→ What is required
From the data below, repeat exactly the lines from the line with "52: (213, 372, 1.46)" to the line with "77: (268, 172, 6.48)", both included.

→ Raw data
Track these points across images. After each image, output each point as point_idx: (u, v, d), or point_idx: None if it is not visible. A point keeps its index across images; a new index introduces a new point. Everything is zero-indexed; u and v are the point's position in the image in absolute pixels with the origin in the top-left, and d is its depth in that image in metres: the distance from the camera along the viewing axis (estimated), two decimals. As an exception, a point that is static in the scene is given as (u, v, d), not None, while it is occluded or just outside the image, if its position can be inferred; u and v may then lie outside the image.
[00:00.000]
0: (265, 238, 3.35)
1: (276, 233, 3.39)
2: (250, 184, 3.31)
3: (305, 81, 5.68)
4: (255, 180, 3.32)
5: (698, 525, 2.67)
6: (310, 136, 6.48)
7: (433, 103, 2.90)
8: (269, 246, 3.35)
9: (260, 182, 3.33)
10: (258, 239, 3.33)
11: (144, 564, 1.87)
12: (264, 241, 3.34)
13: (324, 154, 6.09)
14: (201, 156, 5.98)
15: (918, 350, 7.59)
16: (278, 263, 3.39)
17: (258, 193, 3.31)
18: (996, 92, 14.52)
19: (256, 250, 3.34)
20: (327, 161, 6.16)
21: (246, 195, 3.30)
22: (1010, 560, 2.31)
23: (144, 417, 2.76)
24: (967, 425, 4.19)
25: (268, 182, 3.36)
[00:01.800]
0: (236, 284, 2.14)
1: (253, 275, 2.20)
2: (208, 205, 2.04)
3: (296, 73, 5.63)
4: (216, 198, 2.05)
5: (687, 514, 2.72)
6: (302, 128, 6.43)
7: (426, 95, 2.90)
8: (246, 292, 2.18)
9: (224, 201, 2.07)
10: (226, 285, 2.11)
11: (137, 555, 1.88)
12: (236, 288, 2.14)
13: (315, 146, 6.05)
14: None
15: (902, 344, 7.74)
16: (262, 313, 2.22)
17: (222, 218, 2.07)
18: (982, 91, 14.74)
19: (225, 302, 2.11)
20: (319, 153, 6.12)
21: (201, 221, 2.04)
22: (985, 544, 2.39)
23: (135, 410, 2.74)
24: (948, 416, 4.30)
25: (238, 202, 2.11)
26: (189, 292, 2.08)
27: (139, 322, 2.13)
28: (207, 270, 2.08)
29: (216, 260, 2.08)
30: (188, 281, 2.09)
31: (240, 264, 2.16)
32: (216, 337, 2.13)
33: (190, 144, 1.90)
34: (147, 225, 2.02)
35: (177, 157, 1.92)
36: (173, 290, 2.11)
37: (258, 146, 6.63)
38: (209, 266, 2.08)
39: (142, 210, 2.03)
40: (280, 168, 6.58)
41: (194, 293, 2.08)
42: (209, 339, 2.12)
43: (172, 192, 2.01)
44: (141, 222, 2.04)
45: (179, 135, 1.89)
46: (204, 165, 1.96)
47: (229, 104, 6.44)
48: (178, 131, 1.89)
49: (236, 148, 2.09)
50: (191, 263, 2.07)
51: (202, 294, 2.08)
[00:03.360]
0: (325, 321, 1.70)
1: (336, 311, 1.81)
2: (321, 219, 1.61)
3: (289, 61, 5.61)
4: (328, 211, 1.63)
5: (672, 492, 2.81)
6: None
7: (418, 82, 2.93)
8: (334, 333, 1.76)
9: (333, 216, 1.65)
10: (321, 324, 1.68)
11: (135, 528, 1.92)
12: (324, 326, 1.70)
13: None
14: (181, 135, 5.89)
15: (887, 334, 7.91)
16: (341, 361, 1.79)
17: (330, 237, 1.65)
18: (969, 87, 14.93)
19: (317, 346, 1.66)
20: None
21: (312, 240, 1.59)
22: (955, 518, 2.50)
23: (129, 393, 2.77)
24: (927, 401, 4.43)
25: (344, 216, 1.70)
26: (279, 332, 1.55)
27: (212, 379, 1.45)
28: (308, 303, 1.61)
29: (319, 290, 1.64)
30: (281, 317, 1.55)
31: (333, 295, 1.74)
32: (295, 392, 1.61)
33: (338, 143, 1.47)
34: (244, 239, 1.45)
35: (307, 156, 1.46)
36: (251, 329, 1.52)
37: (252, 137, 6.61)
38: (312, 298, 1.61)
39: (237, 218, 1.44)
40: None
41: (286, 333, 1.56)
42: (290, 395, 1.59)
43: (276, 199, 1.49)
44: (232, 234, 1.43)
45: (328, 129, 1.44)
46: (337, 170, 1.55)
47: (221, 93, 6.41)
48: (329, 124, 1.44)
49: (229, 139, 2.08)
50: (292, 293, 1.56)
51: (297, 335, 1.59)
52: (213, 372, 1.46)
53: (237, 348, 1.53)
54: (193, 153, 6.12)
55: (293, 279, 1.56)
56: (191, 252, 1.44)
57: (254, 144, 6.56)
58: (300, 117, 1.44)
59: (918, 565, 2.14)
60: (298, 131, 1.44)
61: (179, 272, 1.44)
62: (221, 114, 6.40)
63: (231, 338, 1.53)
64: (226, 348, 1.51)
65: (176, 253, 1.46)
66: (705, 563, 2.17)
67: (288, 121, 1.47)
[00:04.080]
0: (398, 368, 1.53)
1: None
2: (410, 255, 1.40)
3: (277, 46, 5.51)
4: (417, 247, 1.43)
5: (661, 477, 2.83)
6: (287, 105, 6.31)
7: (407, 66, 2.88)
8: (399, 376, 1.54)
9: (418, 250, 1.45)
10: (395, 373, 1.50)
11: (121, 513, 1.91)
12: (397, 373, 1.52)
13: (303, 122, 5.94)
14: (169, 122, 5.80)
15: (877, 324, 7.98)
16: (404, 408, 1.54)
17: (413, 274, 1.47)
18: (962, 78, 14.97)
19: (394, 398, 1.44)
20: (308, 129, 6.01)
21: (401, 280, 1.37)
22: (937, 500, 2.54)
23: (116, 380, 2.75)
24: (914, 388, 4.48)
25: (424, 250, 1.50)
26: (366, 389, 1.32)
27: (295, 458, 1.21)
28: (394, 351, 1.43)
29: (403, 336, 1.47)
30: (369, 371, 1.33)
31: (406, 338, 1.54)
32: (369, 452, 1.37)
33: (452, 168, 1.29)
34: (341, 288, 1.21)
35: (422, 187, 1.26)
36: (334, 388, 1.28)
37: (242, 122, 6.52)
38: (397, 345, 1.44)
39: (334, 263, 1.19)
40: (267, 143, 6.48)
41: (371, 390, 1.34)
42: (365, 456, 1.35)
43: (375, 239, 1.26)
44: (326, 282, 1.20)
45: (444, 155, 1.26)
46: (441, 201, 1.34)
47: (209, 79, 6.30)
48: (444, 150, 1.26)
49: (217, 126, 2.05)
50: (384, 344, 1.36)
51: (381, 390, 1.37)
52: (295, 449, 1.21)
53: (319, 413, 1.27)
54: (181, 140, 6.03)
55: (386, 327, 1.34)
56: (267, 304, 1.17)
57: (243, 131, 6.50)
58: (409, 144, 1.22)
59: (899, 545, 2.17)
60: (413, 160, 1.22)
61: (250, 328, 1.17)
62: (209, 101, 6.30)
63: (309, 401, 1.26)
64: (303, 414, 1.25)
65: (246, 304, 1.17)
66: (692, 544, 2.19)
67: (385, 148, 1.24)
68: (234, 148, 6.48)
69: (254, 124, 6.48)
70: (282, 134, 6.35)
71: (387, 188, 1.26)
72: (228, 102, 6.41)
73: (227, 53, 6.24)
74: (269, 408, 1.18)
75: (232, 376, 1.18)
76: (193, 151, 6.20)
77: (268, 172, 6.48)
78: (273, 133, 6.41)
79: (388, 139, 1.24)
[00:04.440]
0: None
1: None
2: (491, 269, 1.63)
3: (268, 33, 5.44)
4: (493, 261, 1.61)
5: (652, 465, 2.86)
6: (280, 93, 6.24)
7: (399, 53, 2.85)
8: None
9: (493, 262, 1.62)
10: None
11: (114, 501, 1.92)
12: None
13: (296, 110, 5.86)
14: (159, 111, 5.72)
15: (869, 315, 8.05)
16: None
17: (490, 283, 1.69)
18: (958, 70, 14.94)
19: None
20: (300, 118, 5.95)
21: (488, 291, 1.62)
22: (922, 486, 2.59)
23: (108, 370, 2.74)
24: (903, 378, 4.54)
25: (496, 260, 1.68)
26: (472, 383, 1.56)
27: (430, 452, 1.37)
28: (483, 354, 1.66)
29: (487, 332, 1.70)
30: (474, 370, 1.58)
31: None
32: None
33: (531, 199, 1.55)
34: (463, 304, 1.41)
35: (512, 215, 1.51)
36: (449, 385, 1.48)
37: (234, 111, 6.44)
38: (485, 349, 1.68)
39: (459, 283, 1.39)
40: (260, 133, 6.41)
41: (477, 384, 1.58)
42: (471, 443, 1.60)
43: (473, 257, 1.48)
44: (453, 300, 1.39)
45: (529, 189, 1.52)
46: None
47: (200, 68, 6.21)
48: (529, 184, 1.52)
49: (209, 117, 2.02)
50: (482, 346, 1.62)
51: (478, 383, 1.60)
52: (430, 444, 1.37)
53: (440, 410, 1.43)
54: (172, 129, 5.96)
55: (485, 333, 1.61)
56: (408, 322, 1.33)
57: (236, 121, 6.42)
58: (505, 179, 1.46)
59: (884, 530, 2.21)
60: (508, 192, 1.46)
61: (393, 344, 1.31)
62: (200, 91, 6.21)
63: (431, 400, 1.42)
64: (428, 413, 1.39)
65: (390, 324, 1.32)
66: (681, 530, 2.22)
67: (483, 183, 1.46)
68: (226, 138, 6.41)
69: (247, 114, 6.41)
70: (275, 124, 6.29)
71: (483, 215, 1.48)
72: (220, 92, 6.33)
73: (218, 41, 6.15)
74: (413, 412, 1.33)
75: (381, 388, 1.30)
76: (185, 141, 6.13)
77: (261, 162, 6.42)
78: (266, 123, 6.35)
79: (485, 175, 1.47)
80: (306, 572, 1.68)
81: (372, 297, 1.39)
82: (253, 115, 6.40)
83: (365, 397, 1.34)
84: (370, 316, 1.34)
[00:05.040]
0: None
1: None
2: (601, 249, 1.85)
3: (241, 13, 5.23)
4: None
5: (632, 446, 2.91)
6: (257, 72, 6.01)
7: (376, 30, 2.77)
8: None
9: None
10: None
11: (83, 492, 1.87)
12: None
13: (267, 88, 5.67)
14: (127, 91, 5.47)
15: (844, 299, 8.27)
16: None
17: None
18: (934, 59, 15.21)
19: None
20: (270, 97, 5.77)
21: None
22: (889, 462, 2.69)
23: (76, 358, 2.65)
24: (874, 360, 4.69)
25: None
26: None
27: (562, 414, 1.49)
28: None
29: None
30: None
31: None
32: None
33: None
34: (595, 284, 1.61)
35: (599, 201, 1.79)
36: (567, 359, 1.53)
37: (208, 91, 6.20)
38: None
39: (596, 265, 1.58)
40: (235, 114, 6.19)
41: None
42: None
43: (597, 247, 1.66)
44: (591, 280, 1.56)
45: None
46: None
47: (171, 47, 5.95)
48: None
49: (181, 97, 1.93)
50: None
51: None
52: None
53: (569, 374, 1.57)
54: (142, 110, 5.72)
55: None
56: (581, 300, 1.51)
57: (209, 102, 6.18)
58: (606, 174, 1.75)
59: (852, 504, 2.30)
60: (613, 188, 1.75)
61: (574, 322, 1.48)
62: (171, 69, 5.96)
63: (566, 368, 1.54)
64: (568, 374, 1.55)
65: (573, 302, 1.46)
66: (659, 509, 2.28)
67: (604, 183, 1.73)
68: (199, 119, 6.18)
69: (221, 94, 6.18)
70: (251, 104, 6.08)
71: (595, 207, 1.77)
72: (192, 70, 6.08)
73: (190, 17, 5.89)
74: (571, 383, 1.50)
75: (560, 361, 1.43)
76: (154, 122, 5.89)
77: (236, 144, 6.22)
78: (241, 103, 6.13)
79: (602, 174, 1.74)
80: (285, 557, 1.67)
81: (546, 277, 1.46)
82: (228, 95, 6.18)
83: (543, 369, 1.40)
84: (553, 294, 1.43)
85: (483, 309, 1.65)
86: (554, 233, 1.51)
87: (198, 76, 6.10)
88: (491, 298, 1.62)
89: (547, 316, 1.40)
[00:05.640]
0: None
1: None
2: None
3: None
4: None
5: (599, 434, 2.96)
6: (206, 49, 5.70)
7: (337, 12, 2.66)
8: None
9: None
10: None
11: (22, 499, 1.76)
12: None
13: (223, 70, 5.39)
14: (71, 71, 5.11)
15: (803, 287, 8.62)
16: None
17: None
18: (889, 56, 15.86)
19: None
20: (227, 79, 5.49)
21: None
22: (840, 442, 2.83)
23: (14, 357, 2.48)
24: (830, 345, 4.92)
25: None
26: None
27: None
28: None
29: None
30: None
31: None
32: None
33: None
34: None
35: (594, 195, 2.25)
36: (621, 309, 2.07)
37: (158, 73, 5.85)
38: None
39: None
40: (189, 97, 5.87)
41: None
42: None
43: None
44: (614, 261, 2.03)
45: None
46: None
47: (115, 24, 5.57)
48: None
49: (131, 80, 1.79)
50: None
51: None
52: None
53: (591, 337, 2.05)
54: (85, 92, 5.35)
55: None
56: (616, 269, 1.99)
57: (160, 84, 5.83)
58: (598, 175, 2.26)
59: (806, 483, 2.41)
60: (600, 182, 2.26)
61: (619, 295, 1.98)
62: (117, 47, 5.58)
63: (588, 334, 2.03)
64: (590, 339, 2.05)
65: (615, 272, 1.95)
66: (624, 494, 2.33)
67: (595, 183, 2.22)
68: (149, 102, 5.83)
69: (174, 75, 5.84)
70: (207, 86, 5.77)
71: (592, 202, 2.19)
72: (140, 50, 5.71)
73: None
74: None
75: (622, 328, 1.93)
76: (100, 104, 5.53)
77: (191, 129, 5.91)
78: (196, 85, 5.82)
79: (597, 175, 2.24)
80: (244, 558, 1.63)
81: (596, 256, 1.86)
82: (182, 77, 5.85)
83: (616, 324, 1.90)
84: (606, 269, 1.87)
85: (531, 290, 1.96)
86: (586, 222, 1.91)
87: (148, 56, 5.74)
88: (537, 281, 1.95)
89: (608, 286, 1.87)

→ Your response
52: (213, 372, 1.46)
53: (237, 348, 1.53)
54: (193, 153, 6.12)
55: (293, 279, 1.56)
56: (191, 252, 1.44)
57: (254, 144, 6.56)
58: (300, 117, 1.44)
59: (918, 565, 2.14)
60: (298, 131, 1.44)
61: (179, 272, 1.44)
62: (221, 114, 6.40)
63: (231, 338, 1.53)
64: (226, 348, 1.51)
65: (176, 253, 1.46)
66: (705, 563, 2.17)
67: (288, 121, 1.47)
[00:04.080]
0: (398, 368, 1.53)
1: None
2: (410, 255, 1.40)
3: (277, 46, 5.51)
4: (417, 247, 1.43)
5: (661, 477, 2.83)
6: (287, 105, 6.31)
7: (407, 66, 2.88)
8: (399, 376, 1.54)
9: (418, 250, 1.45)
10: (395, 373, 1.50)
11: (121, 513, 1.91)
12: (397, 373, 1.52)
13: (303, 122, 5.94)
14: (169, 122, 5.80)
15: (877, 324, 7.98)
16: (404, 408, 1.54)
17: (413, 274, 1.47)
18: (962, 78, 14.97)
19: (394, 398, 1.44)
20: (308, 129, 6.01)
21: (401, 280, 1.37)
22: (937, 500, 2.54)
23: (116, 380, 2.75)
24: (914, 388, 4.48)
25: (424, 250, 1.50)
26: (366, 389, 1.32)
27: (295, 458, 1.21)
28: (394, 351, 1.43)
29: (403, 336, 1.47)
30: (369, 371, 1.33)
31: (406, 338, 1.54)
32: (369, 452, 1.37)
33: (452, 168, 1.29)
34: (341, 288, 1.21)
35: (422, 187, 1.26)
36: (334, 388, 1.28)
37: (242, 122, 6.52)
38: (397, 345, 1.44)
39: (334, 263, 1.19)
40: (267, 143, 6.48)
41: (371, 390, 1.34)
42: (365, 456, 1.35)
43: (375, 239, 1.26)
44: (326, 282, 1.20)
45: (444, 155, 1.26)
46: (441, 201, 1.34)
47: (209, 79, 6.30)
48: (444, 150, 1.26)
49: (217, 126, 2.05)
50: (384, 344, 1.36)
51: (381, 390, 1.37)
52: (295, 449, 1.21)
53: (319, 413, 1.27)
54: (181, 140, 6.03)
55: (386, 327, 1.34)
56: (267, 304, 1.17)
57: (243, 131, 6.50)
58: (409, 144, 1.22)
59: (899, 545, 2.17)
60: (413, 160, 1.22)
61: (250, 328, 1.17)
62: (209, 101, 6.30)
63: (309, 401, 1.26)
64: (303, 414, 1.25)
65: (246, 304, 1.17)
66: (692, 544, 2.19)
67: (385, 148, 1.24)
68: (234, 148, 6.48)
69: (254, 124, 6.48)
70: (282, 134, 6.35)
71: (387, 188, 1.26)
72: (228, 102, 6.41)
73: (227, 53, 6.24)
74: (269, 408, 1.18)
75: (232, 376, 1.18)
76: (193, 151, 6.20)
77: (268, 172, 6.48)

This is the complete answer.